La “compra” de servicios sexuales

Algunos hombres han sido ya condenados por el tráfico de esclavas sexuales, pero ninguno hasta ahora por pagar los servicios de mujeres obligadas a prostituirse

El gobierno británico estudia actualmente una propuesta mediante la cual se castigaría a los varones por comprar los servicios sexuales de una prostituta, como ocurre ya en Suecia.
Así lo señala el diario “The Guardian”, según el cual con la penalización de la compra, en lugar de la venta de esos servicios, se trata de combatir el fuerte incremento del tráfico de mujeres.
Según fuentes oficiales, un 85 por ciento de las mujeres que trabajan en los burdeles británicos son extranjeras.
Criminalizar a los que paguen
Entre los principales impulsores de ese proyecto, no confirmado oficialmente, figuran la ministra del Interior, Jacqui Smith, la fiscal general, Patricia Scotland, o la líder de los Comunes, Harriet Harman.
Algunos hombres han sido ya condenados por el tráfico de esclavas sexuales, pero ninguno hasta ahora por pagar los servicios de mujeres obligadas a prostituirse.
Entre las propuestas consideradas están las de publicar los nombres de los individuos a los que se vea buscando en automóvil a prostitutas, práctica que es ya ilegal aquí.

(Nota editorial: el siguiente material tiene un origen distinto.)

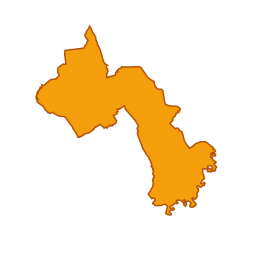 the district of Khu Mueang, Buri Ram, Thailand, rotated 140°
{"feature_id": "78962969B7360435516944", "entity_name": "Khu Mueang", "entity_type": "district", "adm_level": 2, "iso_a3": "THA", "parent_name": "Thailand", "parent_adm1": "Buri Ram", "projection": "robinson", "projection_center": [103.038, 15.283], "detail": "fine", "context": "isolated", "style": "filled", "palette": "amber", "viewbox_px": 256, "rotation_deg": 140, "n_neighbors": 0, "source": "geoboundaries", "source_scale": "gbopen_adm2", "svg_char_len": 5752}
<svg xmlns="http://www.w3.org/2000/svg" viewBox="0 0 256 256"><g transform="rotate(140 128 128)"><path d="M171.4,156.0L172.2,152.7L171.1,152.6L171.1,152.0L166.2,151.2L166.1,151.6L165.3,151.5L163.8,150.6L161.2,149.4L155.7,148.9L152.1,149.8L151.9,149.3L147.0,148.6L146.9,146.8L146.4,145.1L146.4,143.2L144.1,142.8L144.2,141.5L140.3,141.7L140.1,140.7L139.2,140.5L138.3,139.7L137.6,140.5L137.3,139.9L134.3,139.5L132.5,140.4L132.1,140.9L131.2,146.8L127.2,145.9L126.6,147.4L125.2,146.9L124.3,149.6L123.4,149.2L122.9,148.8L122.9,148.5L122.5,148.4L122.5,147.9L116.6,147.3L117.4,144.4L117.9,144.4L117.6,132.2L117.8,131.0L117.6,130.0L118.5,123.4L118.5,122.6L121.1,122.1L121.3,120.8L121.7,120.8L122.6,118.7L122.9,118.7L122.9,118.1L124.0,118.2L124.6,117.3L125.4,115.5L125.8,113.6L126.2,113.3L128.4,106.3L129.2,105.0L129.6,103.5L129.4,103.4L129.6,102.4L129.9,102.5L130.4,98.5L131.0,95.8L130.9,92.6L131.8,90.4L131.6,89.5L133.7,83.9L135.0,83.8L134.7,81.0L135.8,80.7L136.1,78.5L137.4,78.0L137.8,77.3L138.6,76.7L138.9,76.2L138.7,74.7L139.2,74.2L139.3,73.4L140.6,73.7L141.1,72.7L141.9,72.4L142.4,72.6L144.7,68.8L145.0,68.4L145.4,68.4L145.4,68.1L145.9,67.6L147.2,66.9L149.5,66.4L151.6,65.1L153.1,65.1L153.6,64.7L154.5,64.6L155.0,64.0L155.3,58.7L155.2,58.4L154.3,58.4L153.4,57.9L153.1,57.3L153.2,56.0L153.8,55.0L156.7,54.9L157.6,54.4L157.7,53.9L157.2,53.7L156.8,52.7L157.3,51.4L152.9,47.6L149.3,46.3L148.5,45.3L148.1,44.2L148.2,43.2L148.8,42.1L151.2,40.2L154.0,38.4L153.8,37.2L152.0,34.5L150.9,33.8L150.2,34.0L150.0,34.7L150.3,36.8L150.0,37.4L149.4,37.7L148.3,37.6L146.7,36.5L145.5,35.8L144.8,36.0L144.4,37.5L144.8,38.0L146.1,38.2L146.8,39.0L147.1,39.9L146.6,40.7L146.1,40.7L144.0,40.1L141.0,40.1L139.6,39.8L139.1,39.5L139.0,38.5L138.4,38.3L137.8,38.8L137.9,40.9L137.5,41.2L137.0,41.2L135.0,39.7L133.8,38.2L133.7,34.4L134.5,33.5L134.4,31.2L133.6,31.6L132.8,31.5L131.5,32.7L131.4,33.2L132.5,34.4L132.7,35.1L131.8,36.6L131.0,36.9L130.8,36.3L131.1,35.4L131.0,34.9L130.4,34.2L128.8,33.4L128.3,32.4L128.0,30.5L128.3,29.7L129.7,29.3L130.7,28.7L131.0,28.0L130.9,27.3L130.4,26.6L129.0,25.6L126.3,25.2L125.2,25.6L124.5,26.4L124.7,28.7L124.4,30.5L124.6,31.8L124.3,33.0L123.7,33.2L123.0,32.6L122.7,30.7L122.3,30.3L120.7,30.5L118.9,31.2L117.3,33.6L115.0,34.2L113.7,35.4L113.2,36.2L113.2,38.3L112.7,39.2L111.9,39.2L111.5,39.0L110.9,36.7L110.2,35.8L107.6,35.7L106.3,35.0L104.7,36.1L104.4,36.7L104.6,37.3L105.2,37.5L107.0,37.4L107.5,38.0L107.6,39.1L104.1,40.3L102.3,40.1L101.7,40.2L101.4,40.9L101.4,41.8L100.5,42.8L100.0,44.6L99.0,46.5L97.3,48.5L96.2,48.2L95.2,46.9L93.6,46.1L93.5,45.7L94.3,45.0L94.4,44.2L95.0,43.8L95.1,43.4L94.8,42.9L93.2,42.3L92.8,41.0L92.3,40.8L91.0,40.9L90.5,42.4L90.5,42.8L91.2,43.3L91.8,44.8L92.3,45.3L92.2,46.9L91.6,47.4L89.6,46.9L88.5,44.9L88.6,43.9L90.0,42.7L89.9,41.9L90.1,40.1L89.8,39.6L88.6,39.3L87.6,40.4L85.3,41.0L85.1,41.5L85.5,42.2L85.2,43.5L85.7,44.4L85.6,44.9L84.7,45.5L83.8,45.0L83.0,44.9L82.5,45.2L82.3,45.6L82.5,46.2L83.3,46.6L82.9,48.0L83.3,48.7L83.4,50.0L82.4,51.2L82.4,51.5L83.5,52.1L83.6,52.5L82.0,53.1L81.3,54.6L80.9,55.0L79.6,54.7L78.9,55.0L78.6,54.3L78.7,54.0L80.7,53.4L80.7,51.9L79.6,50.7L78.3,50.8L77.8,51.9L78.2,53.0L78.0,53.5L77.4,54.0L76.2,53.9L75.5,54.7L75.6,56.5L76.5,57.1L75.5,57.8L75.3,59.1L75.9,60.5L76.1,62.4L76.7,63.5L76.6,65.1L77.4,67.0L77.3,67.5L78.8,68.9L81.2,70.7L85.2,72.2L86.8,72.6L90.7,72.4L93.8,72.8L93.7,78.1L93.4,80.6L93.0,82.0L90.2,87.7L89.1,90.8L90.0,92.1L89.8,95.3L90.5,96.5L91.3,96.9L92.4,97.0L92.4,99.3L92.7,99.5L93.0,104.4L92.1,104.8L91.3,104.6L88.7,105.0L88.4,105.9L87.8,106.0L87.4,106.5L85.8,106.8L84.1,106.8L82.5,107.5L82.4,108.1L81.3,108.2L79.3,107.3L78.9,108.6L78.5,108.0L76.9,108.1L76.8,108.5L75.9,108.6L75.8,111.1L76.2,112.3L77.2,113.9L80.0,116.3L82.4,118.8L83.5,120.8L84.0,122.9L77.3,134.2L77.3,135.4L77.5,136.1L80.1,138.6L80.3,139.4L80.3,142.6L79.2,145.4L78.9,145.8L78.2,146.1L78.1,146.4L78.3,147.5L79.3,149.6L80.2,153.5L80.3,154.8L79.5,162.8L79.3,166.1L79.9,167.5L80.7,168.4L84.9,171.7L87.0,173.0L87.5,173.7L88.6,174.5L93.7,179.0L94.3,178.3L97.2,179.2L97.9,178.8L98.9,178.9L99.9,177.7L100.2,178.1L100.2,178.7L101.1,178.2L101.8,178.5L103.0,177.0L104.5,176.8L105.5,177.4L106.0,177.4L106.6,178.1L107.1,178.1L107.5,178.5L108.6,178.7L109.5,179.4L110.0,179.2L110.5,179.3L110.6,179.7L111.7,180.0L111.8,180.7L110.7,181.5L109.9,183.2L109.1,183.2L108.2,183.8L107.1,184.0L106.2,186.2L105.8,186.2L105.6,187.2L105.7,188.0L105.4,188.5L105.4,188.8L104.3,189.6L103.9,189.7L103.5,189.5L104.3,191.7L104.2,193.8L103.0,197.1L101.4,200.1L100.1,203.6L99.0,205.9L98.0,209.7L97.8,211.5L96.6,213.2L95.9,216.2L94.2,218.8L93.8,221.1L93.6,224.3L92.0,228.7L92.0,230.8L94.4,229.3L96.7,229.1L99.4,227.7L101.4,227.0L102.1,224.8L102.4,220.6L104.0,220.4L105.3,219.2L108.7,218.5L110.2,217.4L126.4,227.9L129.1,225.2L134.4,217.0L135.1,217.0L136.3,218.4L137.1,218.8L141.4,219.1L143.1,218.8L144.1,218.1L145.9,216.1L146.7,212.9L147.4,212.3L152.0,212.2L153.1,212.7L155.1,214.3L157.1,214.8L161.2,214.8L164.9,214.4L165.2,215.0L165.6,215.2L166.3,216.5L166.6,215.6L167.9,215.2L167.9,214.8L168.5,215.1L168.8,215.5L169.1,214.9L169.3,215.4L169.5,215.2L169.3,214.8L169.7,215.0L170.2,214.7L170.5,215.0L171.2,214.4L172.1,214.1L172.1,213.8L172.8,214.1L173.1,213.7L174.0,213.8L174.4,212.9L174.8,213.1L174.7,212.7L174.8,212.4L175.1,212.5L175.3,212.3L175.6,212.7L177.1,211.9L177.6,210.8L177.8,210.5L178.2,210.7L178.1,210.0L178.5,209.7L178.9,209.8L178.6,209.0L179.4,209.3L179.4,208.9L179.6,208.1L179.3,207.8L179.7,207.8L180.0,207.4L179.8,207.1L180.7,206.6L180.4,204.1L179.9,202.5L179.1,198.9L179.6,196.0L179.4,191.2L178.8,191.0L178.7,189.7L175.6,188.3L175.7,187.8L175.3,186.5L173.5,182.2L171.9,179.9L170.1,178.5L169.5,177.6L169.0,175.8L169.6,170.6L169.8,165.3L170.6,162.3L170.7,160.3L171.4,156.0Z" fill="#f59e0b" stroke="#b45309" stroke-width="1.5"/></g></svg>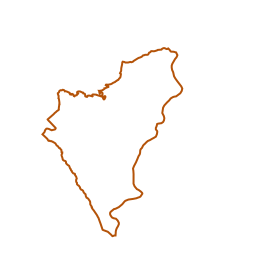 outline of Magura, Buzau, Romania, rotated 139°
{"feature_id": "2599482B29533090447185", "entity_name": "Magura", "entity_type": "district", "adm_level": 2, "iso_a3": "ROU", "parent_name": "Romania", "parent_adm1": "Buzau", "projection": "albers", "projection_center": [26.561, 45.264], "detail": "fine", "context": "isolated", "style": "outline", "palette": "amber", "viewbox_px": 256, "rotation_deg": 139, "n_neighbors": 0, "source": "geoboundaries", "source_scale": "gbopen_adm2", "svg_char_len": 5809}
<svg xmlns="http://www.w3.org/2000/svg" viewBox="0 0 256 256"><g transform="rotate(139 128 128)"><path d="M196.7,179.3L196.0,172.6L196.2,172.2L196.4,170.6L196.1,170.1L195.5,169.9L195.3,169.1L194.4,168.3L194.3,167.8L193.8,167.1L193.8,166.6L193.5,166.0L193.2,165.1L192.9,164.0L193.2,162.2L193.3,161.6L192.9,160.3L193.1,158.3L193.1,158.1L192.7,157.6L192.6,157.0L192.8,156.6L192.7,155.1L194.0,153.3L193.6,152.7L194.1,152.3L194.5,151.8L195.2,151.7L195.4,151.6L195.8,151.3L196.2,150.8L196.8,149.2L197.4,147.9L197.9,147.1L198.0,146.3L197.8,145.9L197.8,145.6L196.9,144.0L197.0,143.6L197.1,143.0L197.8,142.1L197.9,141.7L197.9,140.9L197.8,140.2L197.8,139.8L197.7,139.4L197.4,138.7L197.3,138.0L198.3,135.3L198.2,134.5L198.7,133.6L198.6,132.6L198.7,132.3L199.0,132.0L199.1,129.8L198.9,129.3L198.3,128.6L198.2,128.4L198.2,128.2L198.3,127.9L198.7,127.4L198.9,126.9L199.0,125.4L199.9,123.4L200.1,123.3L200.6,123.2L201.0,123.0L201.6,122.4L202.3,121.5L202.5,120.9L202.5,120.1L203.3,119.2L203.4,118.4L203.3,117.6L203.0,116.9L203.0,116.6L203.2,114.6L203.7,113.9L203.8,113.5L203.8,112.2L203.4,111.5L203.2,111.0L203.1,110.3L203.2,109.7L203.5,109.2L203.7,108.0L203.7,107.1L203.5,106.0L203.6,105.7L204.6,104.1L204.9,102.9L204.8,102.5L204.9,102.4L204.5,101.3L204.4,100.6L204.6,99.4L204.7,98.1L205.0,97.2L205.6,96.3L206.3,95.5L206.6,95.0L206.9,93.3L206.9,92.7L207.1,92.4L207.2,91.8L207.6,91.7L207.9,90.0L207.9,89.3L207.9,88.5L208.4,84.3L208.7,82.0L209.0,81.3L209.3,79.4L210.2,77.2L210.8,75.6L211.6,73.5L213.9,67.9L213.8,67.5L211.3,62.9L210.8,58.9L210.7,56.6L210.2,56.3L208.7,55.8L207.9,55.1L204.9,58.1L203.6,59.0L202.3,59.7L199.9,60.5L197.9,61.5L197.1,62.5L196.5,64.9L196.6,67.4L198.1,69.4L198.8,71.1L198.5,73.5L198.1,74.6L197.3,75.6L196.5,76.0L195.5,76.1L191.8,76.0L190.3,75.2L186.8,74.3L182.4,74.2L178.9,74.8L177.8,74.8L174.6,73.7L170.6,71.1L167.8,69.5L166.4,69.0L164.7,68.3L163.6,68.1L160.3,69.0L159.9,69.7L160.0,71.5L160.6,74.2L161.4,76.1L161.3,79.6L160.4,82.3L154.0,89.6L152.1,92.1L150.8,94.1L148.5,95.3L144.4,96.9L140.7,98.7L138.6,99.8L136.5,100.4L135.2,101.3L133.5,103.0L132.7,103.5L132.0,103.7L130.6,103.8L128.2,104.8L127.1,105.0L125.5,105.0L123.5,105.2L121.6,105.2L119.4,104.5L117.2,104.1L115.0,103.6L112.6,103.2L110.2,104.4L108.4,105.9L108.0,106.6L107.9,108.4L107.8,108.8L106.9,109.8L105.4,110.5L104.2,111.3L103.3,111.9L102.2,111.4L99.6,109.7L97.5,109.5L95.8,110.2L94.1,111.6L93.1,113.6L92.3,116.8L88.2,120.3L85.8,121.2L81.6,121.7L78.9,121.8L76.4,122.3L74.0,121.9L72.7,121.4L70.9,120.3L65.8,119.9L63.2,120.7L61.2,122.1L60.5,124.4L60.1,131.0L59.8,134.2L59.3,136.8L57.3,140.5L56.6,142.9L55.4,144.9L54.1,146.4L52.4,147.4L47.2,149.2L45.2,149.5L44.0,150.0L42.9,150.6L42.3,153.0L42.1,153.4L43.5,155.6L45.3,157.3L45.5,157.6L45.6,158.0L45.4,158.7L45.4,160.9L45.5,161.7L46.4,161.8L46.8,162.0L47.2,162.5L48.0,164.3L48.7,164.9L49.1,165.1L50.0,165.3L50.6,165.4L51.3,165.2L54.3,167.4L54.8,167.4L55.2,167.6L56.1,167.9L57.6,168.6L58.2,169.0L59.7,170.5L60.1,170.8L61.5,170.6L62.3,170.9L62.7,171.0L64.3,170.3L64.7,170.3L65.1,170.4L65.8,170.9L67.0,172.0L68.0,172.3L68.9,172.9L70.5,172.8L71.0,172.8L72.9,173.4L73.9,173.9L74.8,174.1L79.8,174.9L80.7,174.8L81.6,175.1L82.4,175.5L82.8,176.2L83.0,176.4L84.7,177.2L85.3,177.6L86.7,178.8L87.1,179.2L87.3,179.9L87.5,180.3L88.5,181.5L89.2,181.3L89.8,180.7L90.7,179.9L93.9,177.5L95.6,175.7L96.3,175.3L98.1,174.6L98.1,174.2L97.9,173.6L98.0,173.5L98.1,173.2L100.2,171.5L100.8,171.2L102.4,171.1L103.7,170.7L103.8,170.8L104.4,171.0L105.4,171.1L105.9,171.0L106.7,171.3L107.4,171.3L107.6,171.2L109.7,171.9L110.4,171.9L112.1,172.3L114.6,173.7L116.0,175.1L116.3,175.1L116.5,175.0L116.2,174.6L116.5,174.5L116.6,174.4L116.4,173.7L116.5,173.1L115.7,172.3L115.7,172.1L115.8,171.9L116.1,171.9L116.7,172.2L118.2,172.7L119.3,173.0L119.5,173.2L119.6,173.3L119.8,173.0L120.0,173.0L122.7,173.3L123.8,173.9L125.4,174.9L125.5,175.0L125.6,174.6L126.3,173.6L126.6,173.1L126.5,172.7L126.2,172.6L125.5,172.6L124.8,172.4L124.6,172.2L124.4,171.6L124.3,171.4L124.8,170.4L125.2,170.1L125.8,169.8L126.1,169.4L126.3,168.7L126.5,168.3L126.5,167.8L126.2,167.6L125.9,167.5L124.7,167.3L124.5,167.2L124.4,166.8L124.6,166.3L125.3,165.8L126.4,165.4L126.9,165.2L127.3,165.3L127.5,165.5L127.5,165.8L127.3,166.2L127.4,166.5L126.9,167.8L126.8,168.0L126.9,168.8L127.0,169.1L127.5,169.3L127.9,170.2L127.5,170.6L127.6,170.8L128.0,171.3L128.5,171.1L129.5,172.7L129.7,173.2L130.0,173.5L130.1,174.0L132.3,176.2L132.6,176.4L133.1,176.5L133.6,175.9L133.8,175.4L133.9,175.2L134.1,175.2L135.6,177.5L136.1,178.0L136.7,178.5L137.4,178.8L138.1,178.4L138.4,178.3L138.6,178.4L139.4,179.7L139.4,180.0L139.1,180.2L139.1,180.5L138.5,181.3L138.3,181.7L138.3,182.0L138.2,182.2L138.3,182.5L139.0,183.3L139.1,183.5L138.7,184.2L138.8,184.4L139.1,184.6L140.2,187.0L141.2,188.0L142.3,188.5L142.6,188.5L143.2,188.1L143.4,187.9L143.3,187.4L143.3,187.2L143.1,187.0L143.0,186.8L143.5,186.6L144.0,186.7L144.5,186.7L145.2,186.4L146.2,187.0L146.7,187.1L147.5,187.0L147.6,187.4L147.9,187.6L147.9,187.8L147.7,188.1L147.7,188.4L147.4,188.8L147.3,189.2L147.5,189.4L148.0,189.8L147.8,190.4L147.9,190.5L148.3,190.6L148.6,190.9L149.0,190.6L149.2,190.9L149.6,191.2L149.5,192.1L149.3,192.8L149.0,193.0L150.2,195.5L150.9,196.6L151.0,196.8L151.6,197.1L151.5,197.5L151.4,198.1L151.6,198.9L152.1,199.5L152.4,199.8L153.3,199.9L154.2,200.8L154.8,200.9L155.7,200.9L156.8,200.2L158.1,200.3L158.5,199.9L159.1,198.5L159.1,198.1L159.4,197.7L160.3,196.6L161.0,196.1L161.0,195.5L161.4,194.8L162.8,192.6L164.1,190.9L164.3,191.0L165.2,190.1L166.1,189.4L168.1,187.5L168.2,187.2L169.4,187.2L170.6,187.4L172.2,187.3L173.4,187.4L175.1,187.2L183.0,187.2L183.1,186.9L183.1,185.1L183.0,184.2L182.6,175.5L182.8,175.2L183.8,174.8L184.6,175.1L187.1,176.4L188.4,179.3L189.5,180.7L190.1,181.0L191.7,180.8L192.8,180.3L193.2,179.9L193.8,179.7L196.7,179.3Z" fill="none" stroke="#b45309" stroke-width="2"/></g></svg>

Pero muchos creen que la medida más eficaz consistirá en criminalizar a todos los que paguen por ese tipo de servicios, ya sea en la calle o el burdel.
¿Parte de la sociedad?
Para Fiona Mactaggart, parlamentaria y ex secretaria de Estado encargada del tema de la prostitución, no es aceptable el argumento según el cual la prostitución es una parte inevitable de la sociedad.
“También ha habido siempre asesinatos, y ello no significa que debamos aceptarlos. El precio que las mujeres pagan por la prostitución es elevadísimo. Y cuando más vulnerable es la mujer, más barata es para el hombre”, explica la diputada.
Suecia penalizó hace ocho años la compra en lugar de la venta de sexo, y según los defensores de esa medida, el país escandinavo ha logrado así reducir drásticamente el número de burdeles y de clientes.